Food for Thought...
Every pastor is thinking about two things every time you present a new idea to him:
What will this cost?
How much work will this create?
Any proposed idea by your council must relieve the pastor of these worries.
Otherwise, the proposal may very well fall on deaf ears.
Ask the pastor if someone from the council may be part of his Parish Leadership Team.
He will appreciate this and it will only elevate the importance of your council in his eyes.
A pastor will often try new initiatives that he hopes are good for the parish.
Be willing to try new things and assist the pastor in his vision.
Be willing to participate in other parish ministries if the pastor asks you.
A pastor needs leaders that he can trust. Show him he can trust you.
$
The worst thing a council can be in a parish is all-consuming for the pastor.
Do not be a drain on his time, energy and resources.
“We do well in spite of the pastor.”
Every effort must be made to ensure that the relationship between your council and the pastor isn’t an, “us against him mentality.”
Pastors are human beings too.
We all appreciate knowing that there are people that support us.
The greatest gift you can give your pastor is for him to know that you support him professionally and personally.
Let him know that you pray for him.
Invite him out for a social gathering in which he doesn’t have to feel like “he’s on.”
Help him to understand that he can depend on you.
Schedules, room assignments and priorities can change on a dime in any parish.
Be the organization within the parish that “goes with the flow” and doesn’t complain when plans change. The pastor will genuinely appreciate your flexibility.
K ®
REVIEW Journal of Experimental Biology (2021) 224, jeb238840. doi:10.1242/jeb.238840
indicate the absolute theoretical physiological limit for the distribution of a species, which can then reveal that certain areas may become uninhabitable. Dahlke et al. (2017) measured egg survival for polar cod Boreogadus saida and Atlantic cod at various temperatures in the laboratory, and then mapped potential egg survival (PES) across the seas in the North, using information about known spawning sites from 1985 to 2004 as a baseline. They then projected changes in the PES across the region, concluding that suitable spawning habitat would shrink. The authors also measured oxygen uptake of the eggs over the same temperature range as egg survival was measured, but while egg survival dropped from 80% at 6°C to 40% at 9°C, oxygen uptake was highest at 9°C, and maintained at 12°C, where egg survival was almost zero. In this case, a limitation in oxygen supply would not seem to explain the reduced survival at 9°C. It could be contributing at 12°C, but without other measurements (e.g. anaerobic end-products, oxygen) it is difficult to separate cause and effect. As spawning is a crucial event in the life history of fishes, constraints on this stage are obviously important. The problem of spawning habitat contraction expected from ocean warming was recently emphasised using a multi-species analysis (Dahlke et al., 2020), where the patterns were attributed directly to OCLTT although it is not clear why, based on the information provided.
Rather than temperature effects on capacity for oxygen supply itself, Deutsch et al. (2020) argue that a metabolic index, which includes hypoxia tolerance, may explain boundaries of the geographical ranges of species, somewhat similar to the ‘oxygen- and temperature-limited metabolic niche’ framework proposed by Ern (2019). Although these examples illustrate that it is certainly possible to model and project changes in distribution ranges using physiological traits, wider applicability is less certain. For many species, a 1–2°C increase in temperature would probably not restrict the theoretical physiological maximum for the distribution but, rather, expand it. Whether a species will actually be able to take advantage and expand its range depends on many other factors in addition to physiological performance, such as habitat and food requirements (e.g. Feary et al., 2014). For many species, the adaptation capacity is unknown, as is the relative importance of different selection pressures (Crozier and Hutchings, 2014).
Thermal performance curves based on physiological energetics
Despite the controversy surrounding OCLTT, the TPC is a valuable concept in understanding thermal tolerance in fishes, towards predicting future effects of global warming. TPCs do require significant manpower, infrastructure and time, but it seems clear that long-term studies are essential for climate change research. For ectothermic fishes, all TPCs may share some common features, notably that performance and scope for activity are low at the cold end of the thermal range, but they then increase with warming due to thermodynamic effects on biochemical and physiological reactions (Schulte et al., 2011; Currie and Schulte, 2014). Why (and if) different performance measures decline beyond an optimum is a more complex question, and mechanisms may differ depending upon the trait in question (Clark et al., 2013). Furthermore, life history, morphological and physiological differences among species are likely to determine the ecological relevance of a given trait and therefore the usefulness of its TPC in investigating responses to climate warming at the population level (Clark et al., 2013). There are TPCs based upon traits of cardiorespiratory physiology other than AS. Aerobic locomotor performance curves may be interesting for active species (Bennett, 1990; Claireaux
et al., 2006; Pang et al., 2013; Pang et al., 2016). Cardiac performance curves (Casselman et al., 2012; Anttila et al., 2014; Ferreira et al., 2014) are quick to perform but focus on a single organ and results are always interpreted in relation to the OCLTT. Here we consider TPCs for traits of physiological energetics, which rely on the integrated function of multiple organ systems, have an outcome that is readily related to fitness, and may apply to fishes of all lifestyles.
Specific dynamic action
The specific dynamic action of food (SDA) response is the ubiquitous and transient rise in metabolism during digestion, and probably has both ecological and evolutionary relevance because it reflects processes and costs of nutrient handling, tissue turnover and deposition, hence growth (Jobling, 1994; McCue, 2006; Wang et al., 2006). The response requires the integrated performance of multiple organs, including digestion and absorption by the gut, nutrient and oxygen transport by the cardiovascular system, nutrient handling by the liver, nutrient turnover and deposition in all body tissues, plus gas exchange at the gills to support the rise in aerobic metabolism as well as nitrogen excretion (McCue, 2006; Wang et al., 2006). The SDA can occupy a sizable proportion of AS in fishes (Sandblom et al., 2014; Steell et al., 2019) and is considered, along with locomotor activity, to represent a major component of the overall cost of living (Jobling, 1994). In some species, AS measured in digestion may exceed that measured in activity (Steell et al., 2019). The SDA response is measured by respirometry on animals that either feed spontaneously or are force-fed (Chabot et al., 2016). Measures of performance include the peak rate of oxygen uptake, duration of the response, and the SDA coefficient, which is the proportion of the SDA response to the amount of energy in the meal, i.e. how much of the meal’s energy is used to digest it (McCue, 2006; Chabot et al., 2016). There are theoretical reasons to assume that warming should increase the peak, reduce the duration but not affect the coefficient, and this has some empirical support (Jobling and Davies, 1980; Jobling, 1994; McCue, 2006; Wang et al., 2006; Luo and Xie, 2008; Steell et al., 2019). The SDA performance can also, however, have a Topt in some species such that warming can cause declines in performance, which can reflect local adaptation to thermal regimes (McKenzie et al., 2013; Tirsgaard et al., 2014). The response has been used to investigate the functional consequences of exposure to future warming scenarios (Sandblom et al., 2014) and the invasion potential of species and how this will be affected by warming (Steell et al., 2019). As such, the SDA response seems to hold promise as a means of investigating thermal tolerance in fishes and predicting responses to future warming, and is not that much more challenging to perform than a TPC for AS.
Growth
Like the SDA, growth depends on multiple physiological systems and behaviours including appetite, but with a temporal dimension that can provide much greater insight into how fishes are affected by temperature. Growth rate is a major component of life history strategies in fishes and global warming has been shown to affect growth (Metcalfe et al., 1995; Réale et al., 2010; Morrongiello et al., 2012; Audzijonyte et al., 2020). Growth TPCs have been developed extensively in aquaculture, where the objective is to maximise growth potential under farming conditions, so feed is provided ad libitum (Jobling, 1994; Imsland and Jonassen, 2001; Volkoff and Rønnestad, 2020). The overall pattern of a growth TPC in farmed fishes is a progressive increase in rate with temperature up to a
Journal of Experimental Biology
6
***
**Work to be completed:** When you reach the line in the material above that holds "Every pastor is", begin reproducing lines exactly, and stop after the line that holds "REVIEW Journal of".

**The answer:**
Every pastor is thinking about two things every time you present a new idea to him:
What will this cost?
How much work will this create?
Any proposed idea by your council must relieve the pastor of these worries.
Otherwise, the proposal may very well fall on deaf ears.
Ask the pastor if someone from the council may be part of his Parish Leadership Team.
He will appreciate this and it will only elevate the importance of your council in his eyes.
A pastor will often try new initiatives that he hopes are good for the parish.
Be willing to try new things and assist the pastor in his vision.
Be willing to participate in other parish ministries if the pastor asks you.
A pastor needs leaders that he can trust. Show him he can trust you.
$
The worst thing a council can be in a parish is all-consuming for the pastor.
Do not be a drain on his time, energy and resources.
“We do well in spite of the pastor.”
Every effort must be made to ensure that the relationship between your council and the pastor isn’t an, “us against him mentality.”
Pastors are human beings too.
We all appreciate knowing that there are people that support us.
The greatest gift you can give your pastor is for him to know that you support him professionally and personally.
Let him know that you pray for him.
Invite him out for a social gathering in which he doesn’t have to feel like “he’s on.”
Help him to understand that he can depend on you.
Schedules, room assignments and priorities can change on a dime in any parish.
Be the organization within the parish that “goes with the flow” and doesn’t complain when plans change. The pastor will genuinely appreciate your flexibility.
K ®
REVIEW Journal of Experimental Biology (2021) 224, jeb238840. doi:10.1242/jeb.238840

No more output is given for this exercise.